The semiconductor device according to claim 1, characterized in that the angle is 00A° or more. (3) After forming a gate insulating film on the surface of the semiconductor substrate, a step of forming a gate electrode layer of a polysilicon layer, a high melting point metal layer, or a polycide layer consisting of a combination of the two, using CVD or oxidation on the gate electrode layer. A step of forming an insulating film on the entire surface by heat treatment such as, a step of forming a photoresist pattern on the insulating film, removing the insulating film by reactive etching, forming a gate electrode by the same reactive etching, and forming a photoresist pattern on the insulating film. a step of removing resist;
A step of forming a low concentration layer of a first conductivity type by implanting ions of a first conductivity type into the substrate using the gate electrode as a mask, a step of forming an insulating film over the entire surface of the gate electrode by heat treatment such as CVD or oxidation, and a reaction. A step of removing the entire surface by chemical etching and forming a sidewall on the side wall of the gate electrode, a step of forming a high concentration layer of the first conductivity type by implanting ions of the first conductivity type into the substrate, and then forming an insulating film by CVD or the like. a step of forming a photoresist pattern for forming an opening in a predetermined portion on the insulating film; a step of etching away a predetermined portion of the photoresist to form an opening in the connection portion between the two layers.
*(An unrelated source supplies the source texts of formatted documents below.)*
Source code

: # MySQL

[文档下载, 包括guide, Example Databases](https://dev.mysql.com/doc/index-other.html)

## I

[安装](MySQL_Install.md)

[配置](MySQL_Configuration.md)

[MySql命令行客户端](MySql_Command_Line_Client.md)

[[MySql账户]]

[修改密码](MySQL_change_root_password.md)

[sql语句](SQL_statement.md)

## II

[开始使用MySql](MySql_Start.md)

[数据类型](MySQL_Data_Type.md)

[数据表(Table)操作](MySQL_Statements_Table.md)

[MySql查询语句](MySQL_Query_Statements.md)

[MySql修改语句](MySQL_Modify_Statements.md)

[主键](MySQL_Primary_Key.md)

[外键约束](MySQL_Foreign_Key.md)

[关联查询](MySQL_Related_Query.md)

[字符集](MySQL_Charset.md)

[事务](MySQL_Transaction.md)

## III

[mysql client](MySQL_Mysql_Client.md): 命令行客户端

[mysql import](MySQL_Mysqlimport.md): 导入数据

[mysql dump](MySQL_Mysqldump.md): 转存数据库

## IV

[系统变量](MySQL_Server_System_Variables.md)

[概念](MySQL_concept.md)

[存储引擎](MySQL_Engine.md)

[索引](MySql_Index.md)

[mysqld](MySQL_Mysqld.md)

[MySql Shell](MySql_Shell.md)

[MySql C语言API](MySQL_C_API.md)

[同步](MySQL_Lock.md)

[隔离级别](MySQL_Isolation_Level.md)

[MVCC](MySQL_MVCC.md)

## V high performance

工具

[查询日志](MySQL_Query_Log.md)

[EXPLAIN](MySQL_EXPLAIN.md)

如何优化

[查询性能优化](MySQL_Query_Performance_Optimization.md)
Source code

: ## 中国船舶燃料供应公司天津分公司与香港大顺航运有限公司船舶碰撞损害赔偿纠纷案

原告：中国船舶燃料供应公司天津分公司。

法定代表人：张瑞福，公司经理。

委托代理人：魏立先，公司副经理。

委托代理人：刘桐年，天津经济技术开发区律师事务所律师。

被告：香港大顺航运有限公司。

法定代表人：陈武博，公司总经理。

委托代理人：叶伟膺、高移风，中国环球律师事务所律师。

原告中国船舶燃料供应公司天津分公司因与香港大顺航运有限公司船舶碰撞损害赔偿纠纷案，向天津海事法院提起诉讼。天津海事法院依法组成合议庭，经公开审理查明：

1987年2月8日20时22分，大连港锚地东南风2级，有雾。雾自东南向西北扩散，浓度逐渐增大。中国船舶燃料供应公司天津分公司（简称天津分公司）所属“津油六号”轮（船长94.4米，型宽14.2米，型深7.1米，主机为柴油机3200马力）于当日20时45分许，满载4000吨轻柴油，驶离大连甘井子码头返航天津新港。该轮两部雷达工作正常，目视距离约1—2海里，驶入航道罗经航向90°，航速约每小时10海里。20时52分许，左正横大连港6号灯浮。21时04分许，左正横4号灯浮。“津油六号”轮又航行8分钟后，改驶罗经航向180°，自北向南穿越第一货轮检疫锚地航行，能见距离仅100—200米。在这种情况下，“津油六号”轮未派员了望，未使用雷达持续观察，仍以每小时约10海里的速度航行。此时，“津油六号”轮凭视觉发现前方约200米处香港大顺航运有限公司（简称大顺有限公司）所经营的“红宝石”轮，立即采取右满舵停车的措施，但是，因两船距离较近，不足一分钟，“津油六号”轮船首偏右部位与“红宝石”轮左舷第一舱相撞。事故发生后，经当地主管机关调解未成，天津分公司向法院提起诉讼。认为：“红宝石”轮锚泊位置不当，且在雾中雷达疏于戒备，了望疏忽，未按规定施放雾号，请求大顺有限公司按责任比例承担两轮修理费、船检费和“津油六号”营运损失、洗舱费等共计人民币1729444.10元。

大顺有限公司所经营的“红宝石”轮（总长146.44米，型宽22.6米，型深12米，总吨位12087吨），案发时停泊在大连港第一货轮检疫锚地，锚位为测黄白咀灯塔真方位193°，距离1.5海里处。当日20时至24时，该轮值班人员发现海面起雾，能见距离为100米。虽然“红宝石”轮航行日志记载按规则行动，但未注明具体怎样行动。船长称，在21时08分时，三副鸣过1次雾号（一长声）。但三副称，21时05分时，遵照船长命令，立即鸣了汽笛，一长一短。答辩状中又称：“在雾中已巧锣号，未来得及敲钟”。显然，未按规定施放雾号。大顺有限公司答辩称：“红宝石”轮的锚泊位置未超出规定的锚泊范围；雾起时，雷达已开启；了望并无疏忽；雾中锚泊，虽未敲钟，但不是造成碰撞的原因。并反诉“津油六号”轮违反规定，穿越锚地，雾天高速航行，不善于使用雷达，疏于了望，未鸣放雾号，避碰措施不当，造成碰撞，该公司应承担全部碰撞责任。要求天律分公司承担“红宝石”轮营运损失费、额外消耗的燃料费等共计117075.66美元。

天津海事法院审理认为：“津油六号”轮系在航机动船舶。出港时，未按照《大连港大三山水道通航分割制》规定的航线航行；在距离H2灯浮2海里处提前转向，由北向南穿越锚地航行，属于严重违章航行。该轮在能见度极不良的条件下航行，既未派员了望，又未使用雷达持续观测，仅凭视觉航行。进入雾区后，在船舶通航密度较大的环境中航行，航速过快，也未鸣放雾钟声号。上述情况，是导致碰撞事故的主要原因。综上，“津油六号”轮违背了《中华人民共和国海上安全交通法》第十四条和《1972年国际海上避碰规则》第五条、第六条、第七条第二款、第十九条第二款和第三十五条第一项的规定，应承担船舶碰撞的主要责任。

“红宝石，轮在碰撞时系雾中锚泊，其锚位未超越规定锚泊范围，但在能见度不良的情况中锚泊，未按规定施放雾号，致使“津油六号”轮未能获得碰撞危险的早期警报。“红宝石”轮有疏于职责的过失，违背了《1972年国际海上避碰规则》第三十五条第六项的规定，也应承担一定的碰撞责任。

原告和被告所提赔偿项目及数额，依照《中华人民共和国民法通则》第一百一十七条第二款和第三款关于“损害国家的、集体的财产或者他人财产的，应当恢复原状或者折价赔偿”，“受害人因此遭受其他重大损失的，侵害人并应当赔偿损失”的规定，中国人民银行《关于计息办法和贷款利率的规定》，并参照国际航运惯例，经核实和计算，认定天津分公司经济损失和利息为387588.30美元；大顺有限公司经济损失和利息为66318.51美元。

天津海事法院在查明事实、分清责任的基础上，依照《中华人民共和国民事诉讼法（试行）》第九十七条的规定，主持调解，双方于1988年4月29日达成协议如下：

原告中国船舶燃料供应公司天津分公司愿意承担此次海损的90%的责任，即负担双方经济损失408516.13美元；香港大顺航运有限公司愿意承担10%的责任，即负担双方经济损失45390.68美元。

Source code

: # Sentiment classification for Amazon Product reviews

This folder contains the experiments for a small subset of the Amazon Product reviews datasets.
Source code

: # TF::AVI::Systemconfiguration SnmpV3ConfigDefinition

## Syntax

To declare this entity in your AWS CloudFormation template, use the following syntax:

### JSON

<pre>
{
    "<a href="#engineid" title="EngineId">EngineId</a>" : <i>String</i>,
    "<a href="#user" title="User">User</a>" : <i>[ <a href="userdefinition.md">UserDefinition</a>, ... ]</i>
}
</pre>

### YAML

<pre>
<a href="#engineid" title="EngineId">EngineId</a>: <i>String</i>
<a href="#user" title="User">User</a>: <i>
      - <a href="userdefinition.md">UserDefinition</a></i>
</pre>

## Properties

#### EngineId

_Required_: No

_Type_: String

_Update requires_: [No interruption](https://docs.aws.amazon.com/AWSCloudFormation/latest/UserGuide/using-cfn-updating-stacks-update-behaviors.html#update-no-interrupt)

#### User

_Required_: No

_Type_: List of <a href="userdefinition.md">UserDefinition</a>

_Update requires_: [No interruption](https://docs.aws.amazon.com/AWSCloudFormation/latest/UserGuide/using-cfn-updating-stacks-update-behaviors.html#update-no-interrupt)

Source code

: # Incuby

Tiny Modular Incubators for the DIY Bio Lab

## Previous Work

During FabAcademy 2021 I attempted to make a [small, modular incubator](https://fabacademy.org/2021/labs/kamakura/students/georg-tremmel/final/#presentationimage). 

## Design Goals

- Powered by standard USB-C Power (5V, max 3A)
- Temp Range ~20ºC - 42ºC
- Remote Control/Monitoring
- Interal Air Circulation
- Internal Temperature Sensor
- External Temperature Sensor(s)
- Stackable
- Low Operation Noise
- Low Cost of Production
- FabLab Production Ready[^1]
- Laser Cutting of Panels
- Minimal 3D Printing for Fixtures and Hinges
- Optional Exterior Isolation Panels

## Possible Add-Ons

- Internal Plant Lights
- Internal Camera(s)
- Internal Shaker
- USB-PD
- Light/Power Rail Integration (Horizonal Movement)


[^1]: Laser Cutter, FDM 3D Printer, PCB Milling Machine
A method for manufacturing a semiconductor device, comprising the following steps: forming a second wiring layer. (4) After forming a gate insulating film on the surface of the semiconductor substrate, a step of forming a gate electrode of a polysilicon layer, a high melting point metal layer, or a polycide layer consisting of a combination of the two, using the gate electrode as a mask, applying the gate electrode to the substrate. forming a first conductivity type low concentration layer by ion implantation of the first conductivity type;
Next, there is a step of oxidizing the insulating film in a humid atmosphere at a temperature of 950° C. or lower, a step of forming an insulating film over the entire surface of the gate electrode by heat treatment such as CVD or oxidation, and a step of removing the entire surface by reactive etching to remove the sidewalls. a step of forming a first conductivity type high concentration layer on the substrate by implanting ions of the first conductivity type into the substrate, a step of forming an insulating film by CVD or the like, and a step of forming a predetermined layer on the insulating film on the side wall of the gate electrode. a step of forming a photoresist pattern for forming an opening in a portion; a step of etching away a predetermined portion of the photoresist to form an opening in the connection portion between the two layers; forming a second wiring layer; 1. A method for manufacturing a semiconductor device, comprising the steps of: (5) After forming a gate insulating film on the surface of the semiconductor substrate, a gate electrode of a polysilicon layer, a high melting point metal layer, or a polycide layer consisting of a combination of the two is formed, and using the gate electrode as a mask, the gate electrode is a step of forming a sidewall on the sidewall, a step of forming a first conductivity type low concentration layer on the substrate by ion implantation of the first conductivity type;
A step of oxidizing the insulating film in a humid atmosphere at a temperature of 50° C. or lower, a step of forming a first conductivity type high concentration layer on the substrate by ion implantation of the first conductivity type, and then forming an insulating film by CVD or the like. a step of forming a photoresist pattern for forming an opening in a predetermined portion on the insulating film;
A method for manufacturing a semiconductor device, comprising the steps of etching away a predetermined portion of the photoresist to form an opening in the connection between the two layers, and forming a second wiring layer.